Milli Savunma Bakanlığı, sizin protesto görüntüleriniz basına yansıdıktan sonra bir açıklama yayımladı. Yine bir “intihar” vurgusu vardı. Bu açıklama hakkında ne düşünüyorsunuz?
Bizler öncelikle, nasıl yapılacaksa bu kardeşimizin otopsi raporunun tekrar incelenip ya da tekrar otopsi yapılıp normal silahla mı yoksa asker tüfeği ile mi vurulduğunun ortaya çıkartılmasını istiyoruz. Zaten eğer normal silahla vurulduğu ortaya çıkarsa, bilinsin ki komutanı tarafından vurulduğu netleşecek. Olayın püf noktası burada. İntihar edecekse, komutanın silahını almasına gerek yok ki, zaten kendi silahı var.
Bir de şöyle diyelim, farz edelim intihar etmeyi düşünüyor, bu komutan bu çocuğu bu kadar bunaltmış, böyle bir cinnet halindeki insan intihardan önce karşı tarafı vurmayı düşünür.
Varsayalım ki, bu konuştuğumuz iddia gerçek olmasın, ben çok inanmıyorum ama varsayalım, bu durumda da ayrımcılık, psikolojik şiddet, ölüm tehditleri yapıldığını biliyoruz komutanı tarafından, çünkü son görüşmesinde ailesine anlatıyor tüm bunları. Ve bunlar da suç. İntihar deyip geçiştirilemez.
Türkiye genelinde Romanların bu olaya tepkisi nasıl oldu? Daha büyük ve farklı bir eylem yapmayı düşünüyor musunuz?
Tabii ki.
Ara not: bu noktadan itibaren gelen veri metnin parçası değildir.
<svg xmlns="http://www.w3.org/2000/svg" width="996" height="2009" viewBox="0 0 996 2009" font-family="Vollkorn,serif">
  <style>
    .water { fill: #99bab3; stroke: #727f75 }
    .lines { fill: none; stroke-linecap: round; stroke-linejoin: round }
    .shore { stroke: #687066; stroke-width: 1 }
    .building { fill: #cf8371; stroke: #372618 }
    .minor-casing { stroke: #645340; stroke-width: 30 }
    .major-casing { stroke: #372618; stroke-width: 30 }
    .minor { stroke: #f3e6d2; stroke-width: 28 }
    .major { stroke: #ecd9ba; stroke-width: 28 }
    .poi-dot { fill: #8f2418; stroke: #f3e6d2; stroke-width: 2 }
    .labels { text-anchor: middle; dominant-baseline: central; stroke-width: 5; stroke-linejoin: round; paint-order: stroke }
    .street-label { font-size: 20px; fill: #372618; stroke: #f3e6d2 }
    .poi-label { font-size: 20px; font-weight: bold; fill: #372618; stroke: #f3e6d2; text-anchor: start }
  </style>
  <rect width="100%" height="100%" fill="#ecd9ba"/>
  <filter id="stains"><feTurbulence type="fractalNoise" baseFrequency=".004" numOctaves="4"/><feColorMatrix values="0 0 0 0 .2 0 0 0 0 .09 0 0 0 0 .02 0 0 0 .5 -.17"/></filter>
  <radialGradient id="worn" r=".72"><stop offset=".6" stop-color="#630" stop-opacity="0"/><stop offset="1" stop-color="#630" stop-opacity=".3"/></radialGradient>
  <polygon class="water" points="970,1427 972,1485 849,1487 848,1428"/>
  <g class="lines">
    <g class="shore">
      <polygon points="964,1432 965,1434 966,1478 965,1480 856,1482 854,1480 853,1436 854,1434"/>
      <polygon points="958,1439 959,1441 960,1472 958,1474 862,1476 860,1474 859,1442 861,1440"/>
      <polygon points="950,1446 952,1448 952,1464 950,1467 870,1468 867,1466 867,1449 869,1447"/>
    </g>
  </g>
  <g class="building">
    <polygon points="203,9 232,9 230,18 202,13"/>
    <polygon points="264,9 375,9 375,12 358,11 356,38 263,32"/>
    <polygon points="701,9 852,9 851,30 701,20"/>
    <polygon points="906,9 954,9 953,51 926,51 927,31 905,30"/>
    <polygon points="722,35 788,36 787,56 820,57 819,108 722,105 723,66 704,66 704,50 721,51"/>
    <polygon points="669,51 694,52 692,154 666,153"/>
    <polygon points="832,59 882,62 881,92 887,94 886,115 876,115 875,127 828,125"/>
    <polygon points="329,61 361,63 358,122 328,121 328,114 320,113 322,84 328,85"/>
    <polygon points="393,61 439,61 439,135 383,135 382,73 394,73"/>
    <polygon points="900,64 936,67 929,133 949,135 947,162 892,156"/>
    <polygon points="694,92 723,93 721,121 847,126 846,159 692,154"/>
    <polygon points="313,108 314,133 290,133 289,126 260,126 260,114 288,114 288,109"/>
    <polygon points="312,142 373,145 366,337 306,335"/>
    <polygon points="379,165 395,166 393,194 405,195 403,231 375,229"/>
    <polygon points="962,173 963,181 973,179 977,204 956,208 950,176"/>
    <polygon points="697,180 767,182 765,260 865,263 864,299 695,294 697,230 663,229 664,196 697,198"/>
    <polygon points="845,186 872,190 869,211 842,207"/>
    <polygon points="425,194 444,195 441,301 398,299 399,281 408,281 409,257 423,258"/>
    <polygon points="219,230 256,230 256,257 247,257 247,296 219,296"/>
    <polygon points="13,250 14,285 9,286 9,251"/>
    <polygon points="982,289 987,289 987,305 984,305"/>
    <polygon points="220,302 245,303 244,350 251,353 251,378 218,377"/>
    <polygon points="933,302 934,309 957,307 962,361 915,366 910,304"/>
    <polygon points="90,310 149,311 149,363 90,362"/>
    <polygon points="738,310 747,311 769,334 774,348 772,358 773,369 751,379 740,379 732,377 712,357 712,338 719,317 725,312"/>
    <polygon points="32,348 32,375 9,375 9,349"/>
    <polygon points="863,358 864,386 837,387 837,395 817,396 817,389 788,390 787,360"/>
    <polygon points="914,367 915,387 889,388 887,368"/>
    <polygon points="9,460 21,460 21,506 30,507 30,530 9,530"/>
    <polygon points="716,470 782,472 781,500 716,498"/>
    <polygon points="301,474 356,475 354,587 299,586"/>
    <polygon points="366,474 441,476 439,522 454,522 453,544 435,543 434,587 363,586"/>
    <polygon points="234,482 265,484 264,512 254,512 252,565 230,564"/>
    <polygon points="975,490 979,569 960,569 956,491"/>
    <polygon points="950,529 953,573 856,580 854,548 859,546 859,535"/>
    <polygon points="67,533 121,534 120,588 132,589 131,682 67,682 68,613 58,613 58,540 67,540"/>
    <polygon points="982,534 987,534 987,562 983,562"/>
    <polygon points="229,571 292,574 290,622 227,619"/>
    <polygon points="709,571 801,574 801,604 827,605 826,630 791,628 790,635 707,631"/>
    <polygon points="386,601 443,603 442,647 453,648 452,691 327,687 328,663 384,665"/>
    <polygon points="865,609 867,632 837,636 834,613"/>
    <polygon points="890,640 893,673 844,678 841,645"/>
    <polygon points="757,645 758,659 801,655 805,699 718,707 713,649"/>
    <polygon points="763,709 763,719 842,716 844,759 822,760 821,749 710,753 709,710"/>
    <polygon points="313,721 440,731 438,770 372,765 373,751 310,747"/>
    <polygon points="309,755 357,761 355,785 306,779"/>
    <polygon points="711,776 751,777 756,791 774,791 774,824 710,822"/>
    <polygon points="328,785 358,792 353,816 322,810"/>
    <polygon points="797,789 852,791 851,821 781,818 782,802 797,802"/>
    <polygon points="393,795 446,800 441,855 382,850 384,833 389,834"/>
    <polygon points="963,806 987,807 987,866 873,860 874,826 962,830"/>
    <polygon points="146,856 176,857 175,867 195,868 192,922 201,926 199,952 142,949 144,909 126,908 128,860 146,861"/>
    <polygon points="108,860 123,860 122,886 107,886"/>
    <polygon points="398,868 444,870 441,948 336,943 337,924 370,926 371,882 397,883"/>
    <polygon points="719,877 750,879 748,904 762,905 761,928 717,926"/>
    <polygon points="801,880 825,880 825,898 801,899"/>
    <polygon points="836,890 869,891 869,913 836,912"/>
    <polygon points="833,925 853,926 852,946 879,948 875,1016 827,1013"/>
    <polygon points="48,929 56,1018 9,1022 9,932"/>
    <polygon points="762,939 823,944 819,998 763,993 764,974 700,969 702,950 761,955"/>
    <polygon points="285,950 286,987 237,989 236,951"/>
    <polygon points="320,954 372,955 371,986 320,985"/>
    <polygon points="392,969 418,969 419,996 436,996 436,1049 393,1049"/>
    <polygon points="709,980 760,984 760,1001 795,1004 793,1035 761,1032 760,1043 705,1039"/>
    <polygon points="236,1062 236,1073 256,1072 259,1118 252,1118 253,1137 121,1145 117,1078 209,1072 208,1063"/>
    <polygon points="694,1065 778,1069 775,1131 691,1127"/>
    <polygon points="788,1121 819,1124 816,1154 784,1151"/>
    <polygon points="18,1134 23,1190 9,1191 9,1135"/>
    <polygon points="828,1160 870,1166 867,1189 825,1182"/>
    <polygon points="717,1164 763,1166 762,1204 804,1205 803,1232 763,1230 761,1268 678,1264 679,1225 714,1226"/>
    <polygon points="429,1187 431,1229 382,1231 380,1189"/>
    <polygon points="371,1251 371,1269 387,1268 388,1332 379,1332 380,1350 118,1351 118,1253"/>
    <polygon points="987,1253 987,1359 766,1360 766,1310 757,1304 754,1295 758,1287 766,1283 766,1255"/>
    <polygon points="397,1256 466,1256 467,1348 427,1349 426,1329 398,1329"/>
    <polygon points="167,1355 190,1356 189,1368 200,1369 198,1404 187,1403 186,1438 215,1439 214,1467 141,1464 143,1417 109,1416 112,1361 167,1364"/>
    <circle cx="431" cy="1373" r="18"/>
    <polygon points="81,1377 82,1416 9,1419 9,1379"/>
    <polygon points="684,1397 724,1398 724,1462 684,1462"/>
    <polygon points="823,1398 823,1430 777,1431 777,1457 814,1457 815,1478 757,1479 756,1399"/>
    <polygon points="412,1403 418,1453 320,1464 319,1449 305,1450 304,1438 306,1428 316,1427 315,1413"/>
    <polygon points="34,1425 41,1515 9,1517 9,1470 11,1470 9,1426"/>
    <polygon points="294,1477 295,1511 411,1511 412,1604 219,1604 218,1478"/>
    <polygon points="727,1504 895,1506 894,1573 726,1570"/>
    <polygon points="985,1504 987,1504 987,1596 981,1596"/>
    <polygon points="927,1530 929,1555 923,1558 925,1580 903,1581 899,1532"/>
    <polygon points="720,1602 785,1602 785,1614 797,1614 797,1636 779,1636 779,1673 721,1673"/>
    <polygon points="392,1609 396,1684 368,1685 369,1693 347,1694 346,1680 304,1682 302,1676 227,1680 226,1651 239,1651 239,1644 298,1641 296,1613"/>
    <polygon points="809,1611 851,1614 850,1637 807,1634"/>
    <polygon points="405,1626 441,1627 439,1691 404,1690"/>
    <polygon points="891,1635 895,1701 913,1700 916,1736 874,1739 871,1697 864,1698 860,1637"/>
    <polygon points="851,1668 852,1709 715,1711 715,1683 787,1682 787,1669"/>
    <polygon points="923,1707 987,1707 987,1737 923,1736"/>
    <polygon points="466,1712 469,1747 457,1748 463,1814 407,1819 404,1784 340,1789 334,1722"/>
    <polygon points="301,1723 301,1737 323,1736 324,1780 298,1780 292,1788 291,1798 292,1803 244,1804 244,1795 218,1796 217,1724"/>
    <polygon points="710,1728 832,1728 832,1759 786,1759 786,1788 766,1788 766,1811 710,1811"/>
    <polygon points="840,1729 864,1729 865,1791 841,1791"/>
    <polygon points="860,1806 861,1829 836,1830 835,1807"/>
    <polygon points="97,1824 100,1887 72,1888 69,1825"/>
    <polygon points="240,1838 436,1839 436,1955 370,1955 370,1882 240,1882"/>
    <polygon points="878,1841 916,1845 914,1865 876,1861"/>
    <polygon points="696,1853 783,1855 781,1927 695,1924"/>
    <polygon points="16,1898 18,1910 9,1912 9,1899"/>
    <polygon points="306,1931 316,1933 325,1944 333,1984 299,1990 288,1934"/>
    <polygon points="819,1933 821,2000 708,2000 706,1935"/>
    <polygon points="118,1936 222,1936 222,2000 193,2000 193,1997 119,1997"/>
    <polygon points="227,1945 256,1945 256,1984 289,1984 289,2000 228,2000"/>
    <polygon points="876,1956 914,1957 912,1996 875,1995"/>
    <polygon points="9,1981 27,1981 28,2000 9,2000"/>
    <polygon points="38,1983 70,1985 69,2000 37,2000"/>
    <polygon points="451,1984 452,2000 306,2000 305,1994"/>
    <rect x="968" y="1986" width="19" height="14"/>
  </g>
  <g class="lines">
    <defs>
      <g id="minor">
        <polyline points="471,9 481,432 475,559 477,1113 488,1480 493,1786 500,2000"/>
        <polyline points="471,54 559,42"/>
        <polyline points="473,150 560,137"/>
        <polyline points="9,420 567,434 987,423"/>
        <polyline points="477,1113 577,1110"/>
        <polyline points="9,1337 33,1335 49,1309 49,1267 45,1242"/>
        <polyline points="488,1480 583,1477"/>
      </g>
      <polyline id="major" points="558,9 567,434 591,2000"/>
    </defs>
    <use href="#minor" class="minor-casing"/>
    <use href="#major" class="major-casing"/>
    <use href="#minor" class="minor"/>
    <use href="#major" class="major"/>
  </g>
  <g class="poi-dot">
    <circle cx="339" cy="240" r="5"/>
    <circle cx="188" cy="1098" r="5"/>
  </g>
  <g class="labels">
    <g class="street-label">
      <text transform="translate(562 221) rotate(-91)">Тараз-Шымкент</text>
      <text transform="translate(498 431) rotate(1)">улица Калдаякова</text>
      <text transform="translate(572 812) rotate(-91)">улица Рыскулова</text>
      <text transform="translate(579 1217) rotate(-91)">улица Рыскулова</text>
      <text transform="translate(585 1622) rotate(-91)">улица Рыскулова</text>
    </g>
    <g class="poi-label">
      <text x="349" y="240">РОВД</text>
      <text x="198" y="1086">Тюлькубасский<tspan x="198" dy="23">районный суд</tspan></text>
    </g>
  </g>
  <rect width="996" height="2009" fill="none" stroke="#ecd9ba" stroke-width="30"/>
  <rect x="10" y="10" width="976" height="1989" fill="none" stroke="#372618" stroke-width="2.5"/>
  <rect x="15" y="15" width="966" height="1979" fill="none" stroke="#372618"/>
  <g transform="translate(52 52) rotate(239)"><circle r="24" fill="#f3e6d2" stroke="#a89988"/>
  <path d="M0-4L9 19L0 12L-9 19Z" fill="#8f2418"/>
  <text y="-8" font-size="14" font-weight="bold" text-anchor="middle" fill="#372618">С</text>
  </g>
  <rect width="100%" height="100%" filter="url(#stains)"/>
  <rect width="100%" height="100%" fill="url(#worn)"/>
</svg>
Bakın, bizimle birlikte aynı gün Antalya ve Kocaeli’de de Roman vatandaşlarımız benzer eylemler ve açıklamalar yaptı. Siz beni aramadan önce, farklı illerden gelen “Biz ne yapmalıyız, bizler de illerimizde eylem yapalım mı, gerekirse gelelim hep birlikte yürüyelim ve sesimizi duyuralım” şeklinde talepler içeren telefonlar geliyor bana üst üste.